------ Supplied records
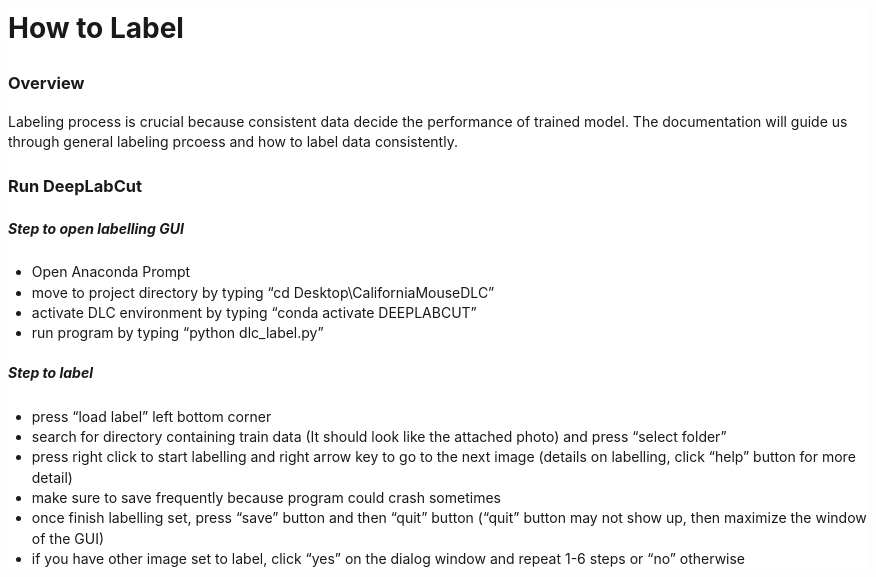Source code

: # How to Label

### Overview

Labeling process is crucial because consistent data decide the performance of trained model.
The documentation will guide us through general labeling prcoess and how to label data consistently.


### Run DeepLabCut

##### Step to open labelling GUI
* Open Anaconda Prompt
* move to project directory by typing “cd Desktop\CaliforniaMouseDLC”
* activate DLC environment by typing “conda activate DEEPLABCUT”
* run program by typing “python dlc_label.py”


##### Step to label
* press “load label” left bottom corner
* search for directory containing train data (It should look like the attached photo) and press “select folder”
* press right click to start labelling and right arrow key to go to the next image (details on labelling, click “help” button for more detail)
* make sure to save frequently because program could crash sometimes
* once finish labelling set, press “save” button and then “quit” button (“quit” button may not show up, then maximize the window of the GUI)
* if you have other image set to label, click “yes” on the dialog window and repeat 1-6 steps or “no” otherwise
------------
------ Supplied records
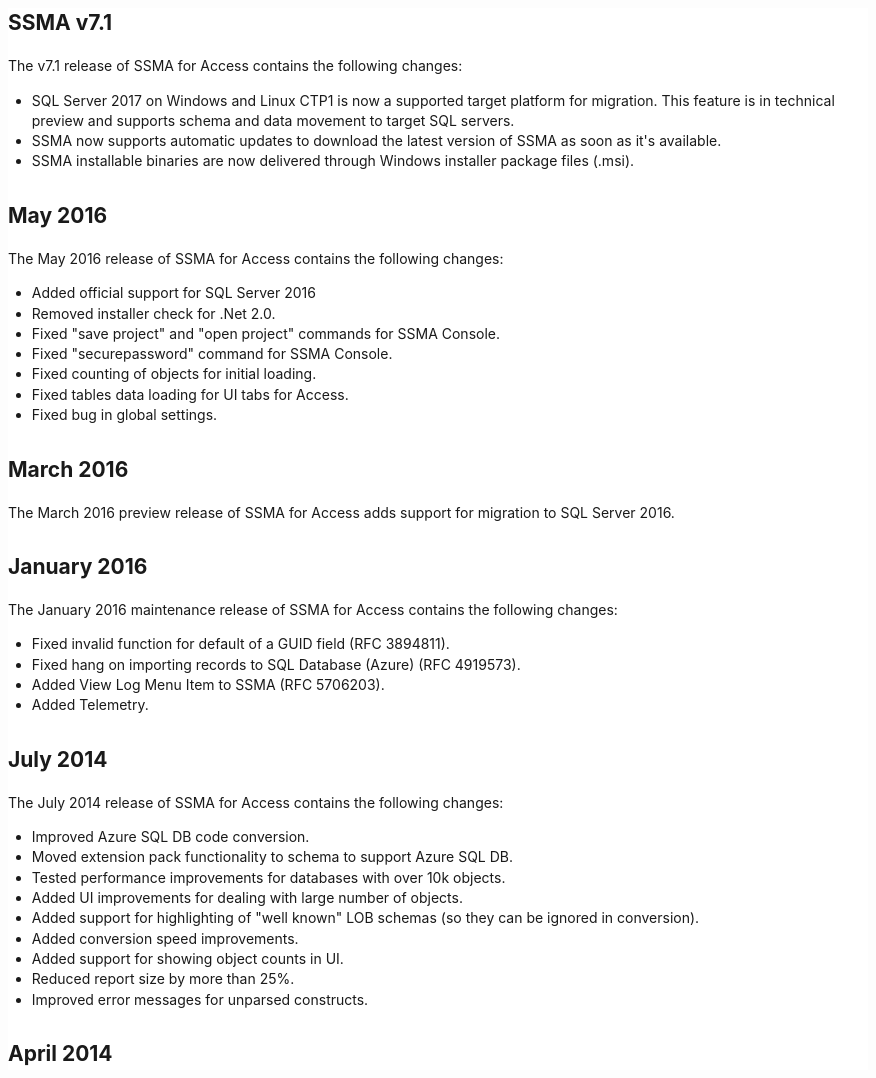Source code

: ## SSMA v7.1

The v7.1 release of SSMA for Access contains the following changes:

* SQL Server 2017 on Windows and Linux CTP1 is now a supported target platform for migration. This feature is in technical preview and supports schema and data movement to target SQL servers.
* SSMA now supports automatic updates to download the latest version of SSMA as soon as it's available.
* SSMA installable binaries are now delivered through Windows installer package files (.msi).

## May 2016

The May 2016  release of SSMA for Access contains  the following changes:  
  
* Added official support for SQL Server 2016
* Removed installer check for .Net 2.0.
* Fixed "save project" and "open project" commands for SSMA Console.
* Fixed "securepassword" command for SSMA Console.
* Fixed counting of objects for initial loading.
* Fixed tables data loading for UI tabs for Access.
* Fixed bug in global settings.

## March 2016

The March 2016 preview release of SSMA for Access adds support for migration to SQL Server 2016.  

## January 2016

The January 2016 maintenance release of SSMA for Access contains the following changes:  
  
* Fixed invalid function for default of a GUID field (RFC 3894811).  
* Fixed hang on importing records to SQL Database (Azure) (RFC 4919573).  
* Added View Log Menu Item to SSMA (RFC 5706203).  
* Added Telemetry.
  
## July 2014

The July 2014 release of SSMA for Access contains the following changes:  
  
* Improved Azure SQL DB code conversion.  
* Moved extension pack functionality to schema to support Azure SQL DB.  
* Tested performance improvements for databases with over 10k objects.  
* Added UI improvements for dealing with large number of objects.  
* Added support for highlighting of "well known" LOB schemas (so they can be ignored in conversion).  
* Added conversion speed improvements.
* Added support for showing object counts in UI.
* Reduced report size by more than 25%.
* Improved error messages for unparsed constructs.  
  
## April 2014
------------
# Prompt
Above are the lines; repeat exactly the ones from the line containing "for more detail)" down to the line containing "if you have", both inclusive.

# Answer area
* press right click to start labelling and right arrow key to go to the next image (details on labelling, click “help” button for more detail)
* make sure to save frequently because program could crash sometimes
* once finish labelling set, press “save” button and then “quit” button (“quit” button may not show up, then maximize the window of the GUI)
* if you have other image set to label, click “yes” on the dialog window and repeat 1-6 steps or “no” otherwise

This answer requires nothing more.